** Records follows **

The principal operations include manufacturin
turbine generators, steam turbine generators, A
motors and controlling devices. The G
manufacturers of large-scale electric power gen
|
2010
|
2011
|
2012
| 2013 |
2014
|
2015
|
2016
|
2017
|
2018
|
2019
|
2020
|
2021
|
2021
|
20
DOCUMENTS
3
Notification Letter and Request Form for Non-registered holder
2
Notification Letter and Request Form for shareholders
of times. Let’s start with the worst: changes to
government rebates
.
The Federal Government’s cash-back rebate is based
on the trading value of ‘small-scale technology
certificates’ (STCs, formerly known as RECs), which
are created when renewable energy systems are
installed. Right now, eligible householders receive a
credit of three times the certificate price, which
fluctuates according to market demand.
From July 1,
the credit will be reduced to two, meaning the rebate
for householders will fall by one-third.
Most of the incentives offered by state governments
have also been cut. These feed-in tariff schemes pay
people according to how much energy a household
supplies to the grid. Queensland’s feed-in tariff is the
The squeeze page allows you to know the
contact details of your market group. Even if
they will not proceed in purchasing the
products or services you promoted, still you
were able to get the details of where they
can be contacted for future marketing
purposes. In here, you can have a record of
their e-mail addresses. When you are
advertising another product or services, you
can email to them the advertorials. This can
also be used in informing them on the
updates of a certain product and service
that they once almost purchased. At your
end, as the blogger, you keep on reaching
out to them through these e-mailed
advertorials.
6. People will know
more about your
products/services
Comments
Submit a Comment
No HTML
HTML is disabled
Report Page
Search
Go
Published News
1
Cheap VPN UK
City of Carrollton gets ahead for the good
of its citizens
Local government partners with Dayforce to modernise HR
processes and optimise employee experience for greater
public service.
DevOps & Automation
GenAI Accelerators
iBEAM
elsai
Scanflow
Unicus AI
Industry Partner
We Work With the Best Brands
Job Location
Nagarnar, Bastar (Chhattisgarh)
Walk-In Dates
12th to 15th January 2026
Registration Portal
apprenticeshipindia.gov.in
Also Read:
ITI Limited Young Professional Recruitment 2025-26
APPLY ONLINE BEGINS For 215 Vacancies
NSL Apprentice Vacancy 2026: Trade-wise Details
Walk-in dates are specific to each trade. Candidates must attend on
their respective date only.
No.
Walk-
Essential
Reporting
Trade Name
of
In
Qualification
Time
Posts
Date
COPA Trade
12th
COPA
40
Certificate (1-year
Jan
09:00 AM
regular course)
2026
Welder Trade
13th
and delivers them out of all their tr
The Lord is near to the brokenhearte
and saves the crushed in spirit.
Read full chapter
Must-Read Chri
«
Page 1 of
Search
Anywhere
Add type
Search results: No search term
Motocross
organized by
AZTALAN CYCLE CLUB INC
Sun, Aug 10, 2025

** End of Records **

Your task:
Rewrite the rows above with "feed-in tariff" swapped for "export tariff" wherever it occurs, changing nothing else.

Answer to this problem:
The principal operations include manufacturin
turbine generators, steam turbine generators, A
motors and controlling devices. The G
manufacturers of large-scale electric power gen
|
2010
|
2011
|
2012
| 2013 |
2014
|
2015
|
2016
|
2017
|
2018
|
2019
|
2020
|
2021
|
2021
|
20
DOCUMENTS
3
Notification Letter and Request Form for Non-registered holder
2
Notification Letter and Request Form for shareholders
of times. Let’s start with the worst: changes to
government rebates
.
The Federal Government’s cash-back rebate is based
on the trading value of ‘small-scale technology
certificates’ (STCs, formerly known as RECs), which
are created when renewable energy systems are
installed. Right now, eligible householders receive a
credit of three times the certificate price, which
fluctuates according to market demand.
From July 1,
the credit will be reduced to two, meaning the rebate
for householders will fall by one-third.
Most of the incentives offered by state governments
have also been cut. These export tariff schemes pay
people according to how much energy a household
supplies to the grid. Queensland’s export tariff is the
The squeeze page allows you to know the
contact details of your market group. Even if
they will not proceed in purchasing the
products or services you promoted, still you
were able to get the details of where they
can be contacted for future marketing
purposes. In here, you can have a record of
their e-mail addresses. When you are
advertising another product or services, you
can email to them the advertorials. This can
also be used in informing them on the
updates of a certain product and service
that they once almost purchased. At your
end, as the blogger, you keep on reaching
out to them through these e-mailed
advertorials.
6. People will know
more about your
products/services
Comments
Submit a Comment
No HTML
HTML is disabled
Report Page
Search
Go
Published News
1
Cheap VPN UK
City of Carrollton gets ahead for the good
of its citizens
Local government partners with Dayforce to modernise HR
processes and optimise employee experience for greater
public service.
DevOps & Automation
GenAI Accelerators
iBEAM
elsai
Scanflow
Unicus AI
Industry Partner
We Work With the Best Brands
Job Location
Nagarnar, Bastar (Chhattisgarh)
Walk-In Dates
12th to 15th January 2026
Registration Portal
apprenticeshipindia.gov.in
Also Read:
ITI Limited Young Professional Recruitment 2025-26
APPLY ONLINE BEGINS For 215 Vacancies
NSL Apprentice Vacancy 2026: Trade-wise Details
Walk-in dates are specific to each trade. Candidates must attend on
their respective date only.
No.
Walk-
Essential
Reporting
Trade Name
of
In
Qualification
Time
Posts
Date
COPA Trade
12th
COPA
40
Certificate (1-year
Jan
09:00 AM
regular course)
2026
Welder Trade
13th
and delivers them out of all their tr
The Lord is near to the brokenhearte
and saves the crushed in spirit.
Read full chapter
Must-Read Chri
«
Page 1 of
Search
Anywhere
Add type
Search results: No search term
Motocross
organized by
AZTALAN CYCLE CLUB INC
Sun, Aug 10, 2025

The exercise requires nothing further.